Forward-looking information involves significant risks and
uncertainties. A number of factors could cause actual results to
differ materially from results discussed in the forward-looking
information, including:; the failure or delay in satisfying any of
the conditions to the completion of the Offering; the effects of
global outbreaks of pandemics or contagious diseases or the fear of
such outbreaks, such as the COVID-19 pandemic, including the
effects on the Company's operations, personnel, and supply chain,
the demand for its products and services, its ability to expand and
produce in new geographic markets or the timing of such expansion
efforts, and on overall economic conditions and customer confidence
and spending levels; changes in international, national and local
macroeconomic and business conditions, as well as sociopolitical
conditions in certain local or regional markets; weather patterns;
crop planting, crop yields, crop conditions, the timing of harvest
and conditions during harvest; the ability of management to execute
the Company’s business plan; seasonality; industry cyclicality;
volatility of production costs; agricultural commodity prices; the
cost and availability of capital; currency exchange and interest
rates; the availability of credit for customers; competition; AGI’s
failure to achieve the expected benefits of recent acquisitions
including to realize anticipated synergies and margin improvements;
changes in trade relations between the countries in which the
Company does business including between Canada and the United
States; cyber security risks; the risk that the assumptions and
estimates underlying the provision for remediation in our financial
statements and related insurance coverage for the bin collapse
disclosed in our public filings will prove to be incorrect as
further information becomes available to the Company; and the risk
that the Company incurs material liabilities as a result of
litigation and claims arising from such bin collapse.
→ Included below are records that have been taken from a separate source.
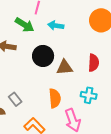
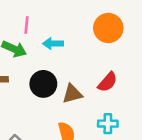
red semicircle: (94, 63) -> (107, 82), turned 48

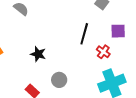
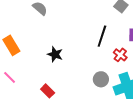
gray circle: (59, 80) -> (101, 79), moved

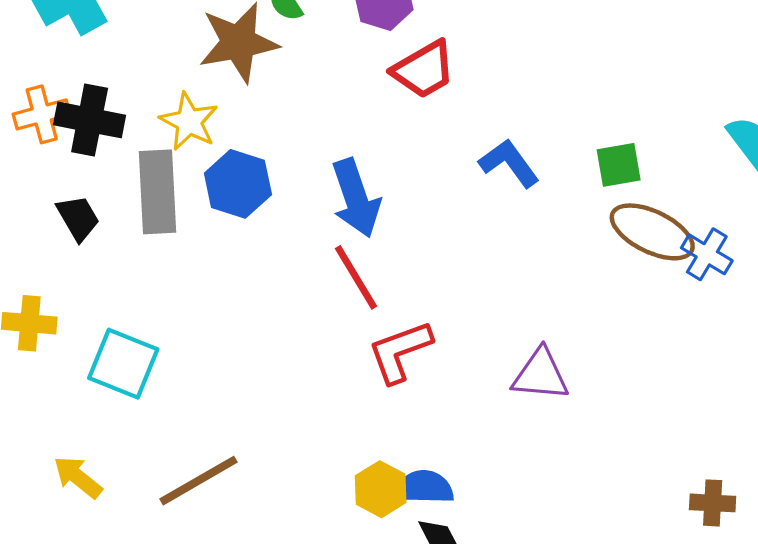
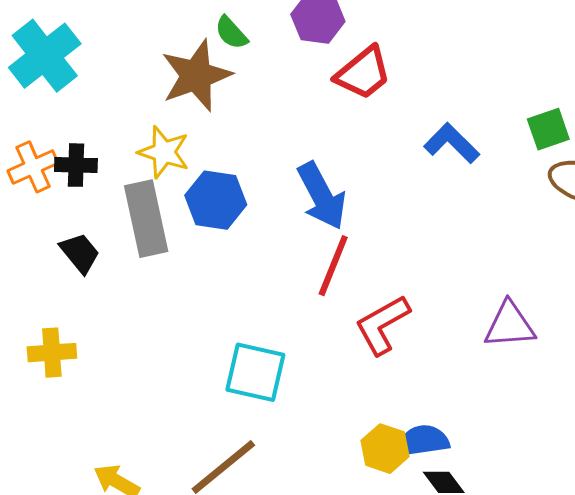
black cross: (90, 120) -> (76, 165), size x0.7
red line: (356, 277) -> (333, 266), turned 62
cyan square: (123, 364) -> (255, 372), moved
These risks
and uncertainties are described under “Risks and Uncertainties” our
annual MD&A and in our most recently filed Annual Information
Form, all of which are available under the Company's profile on
SEDAR [www.sedar.com]. These factors should be considered
carefully, and readers should not place undue reliance on the
Company’s forward-looking information. We cannot assure readers
that actual results will be consistent with this forward-looking
information. Readers are further cautioned that the preparation of
financial statements in accordance with IFRS requires management to
make certain judgments and estimates that affect the reported
amounts of assets, liabilities, revenues and expenses and the
disclosure of contingent liabilities. These estimates may change,
having either a negative or positive effect on profit, as further
information becomes available and as the economic environment
changes. Without limitation of the foregoing, the provision for
remediation related to the remediation work in respect of the bin
collapse required significant estimates and judgments about the
scope, nature, timing and cost of work that will be required. It is
based on management’s assumptions and estimates at the current date
and is subject to revision in the future as further information
becomes available to the Company. The forward-looking information
contained herein is expressly qualified in its entirety by this
cautionary statement. The forward-looking information included in
this press release is made as of the date of this press release and
AGI undertakes no obligation to publicly update such
forward-looking information to reflect new information, subsequent
events or otherwise unless so required by applicable securities
law.
Also included in this press release are
estimates of full year 2022 adjusted EBITDA, which are based on,
among other things, the various assumptions disclosed in this news
release. To the extent such estimates constitute financial
outlooks, they were approved by management on March 29, 2022 and
are included to provide readers with an understanding of AGI's
anticipated adjusted EBITDA for the relevant periods based on the
assumptions described herein and readers are cautioned that the
information may not be appropriate for other purposes.